От звонницы Олд-Бейли — конечно, расположенной не в самом Уголовном суде, а в соседствующей с ним Церкви Святой Усыпальницы — ветер разносил по округе огненные искры, неугасимые, страшные. Прожигая насквозь стёкла, они залетали в окна суда, жалили насмерть присяжных неправедных и подкупленных и пьющих с ними горькую палачей, взрывали сотни бутылок с портером и виски, складируемых в Зале принятия решений… Не удивительно, что весьма скоро огромное здание Олд-Бейли, уцелевшее при страшном пожаре двухвековой давности, пылало, не в силах совладать с проспиртованным пламенем, пожирающим изнутри. Каким-то чудом спаслись, избежав ожогов и отделавшись испугом, лишь несколько стряпчих, честных трудяг, и два адвоката, которых коллеги презирали за нестяжательство и бесславные попытки «защищать всякий сброд». Огненная стихия, как и водная, куролесила на удивление избирательно. Лишь к вечеру последующего дня с грехом пополам подсчитали, сколько горсток пепла, оставшихся от огненных магов. обнаружилось в их постелях, на удивление всем уцелевших, в креслах у каминов, на сиденьях дорожных карет и дилижансов. Поговаривают, в своих кабинетах сгорели даже два министра, заседавшие в тот момент с доверенными лицами.

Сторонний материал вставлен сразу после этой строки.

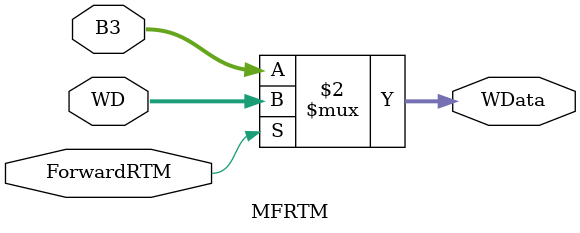
<source format=v>
`timescale 1ns / 1ps
module MFRSD(
	input [1:0]ForwardRSD,
	input [31:0]RD1,
	input [31:0]WD,
	input [31:0]Result3,
	output [31:0]A1
    );

	assign A1 = (ForwardRSD==2'b01) ? Result3:
					(ForwardRSD==2'b10) ? WD:
					RD1;

endmodule

module MFRTD(
	input [1:0]ForwardRTD,
	input [31:0]RD2,
	input [31:0]WD,
	input [31:0]Result3,
	output [31:0]B1
    );

	assign B1 = (ForwardRTD==2'b01) ? Result3:
					(ForwardRTD==2'b10) ? WD:
					RD2;

endmodule

module MFRSE(
	input [1:0]ForwardRSE,
	input [31:0]A2,
	input [31:0]Result3,
	input [31:0]WD,
	output [31:0]A
    );

	assign A = (ForwardRSE==2'b01) ? Result3:
				  (ForwardRSE==2'b10) ? WD	  :
				  A2;
endmodule

module MFRTE(
	input [1:0]ForwardRTE,
	input [31:0]B2in,
	input [31:0]Result3,
	input [31:0]WD,
	output [31:0]B2
    );

	assign B2 = (ForwardRTE==2'b01) ? Result3:
				   (ForwardRTE==2'b10) ? WD	  :
				   B2in;
endmodule

module MFRTM(
	input ForwardRTM,
	input [31:0]B3,
	input [31:0]WD,
	output [31:0]WData
	);
	
	assign WData = (ForwardRTM==1'b1) ? WD:
						B3;
endmodule

</source>
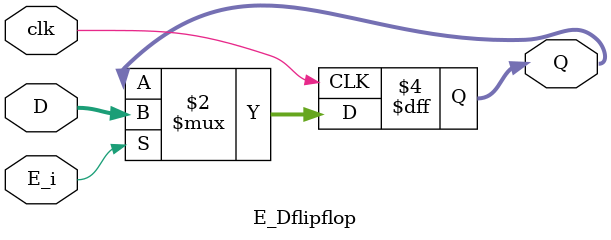
<source format=v>
module E_Dflipflop (
    input            E_i,
    input            clk,
    input      [3:0] D,
    output reg [3:0] Q
);

    always @(posedge clk) begin
        if (E_i) Q <= D;
    end
    
endmodule
</source>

Из переулка Святого Мартина звон церковной колокольни плыл сквозь ростовщические конторы, наводя сущий Бедлам в долговых расписках, и невидимыми упругими волнами расходился по банкам и торговым домам. Воздушная стихия поработала на славу, остановив движение денежных рек, утекавших на счета шпионов голубых кровей, продажных политиков, не пощадив самих владельцев непатриотичных накоплений. В этот день Ковен и парламент недосчитались кое-кого из особо хитрых говорунов-оппозиционеров, запускавших в народ, а главное — в печать — грязные слухи. Зато развернулся надвигающийся на столицу шторм, унёсшись бушевать в океан, а в небо над Тройей, как и было запланировано на этот день молодым Союзом Воздухоплавателей, взмыли первые воздушные шары, оснащённые винтовой магической тягой, что, несомненно, знаменовало прорыв в маготехнике и в развитии прогресса как такового.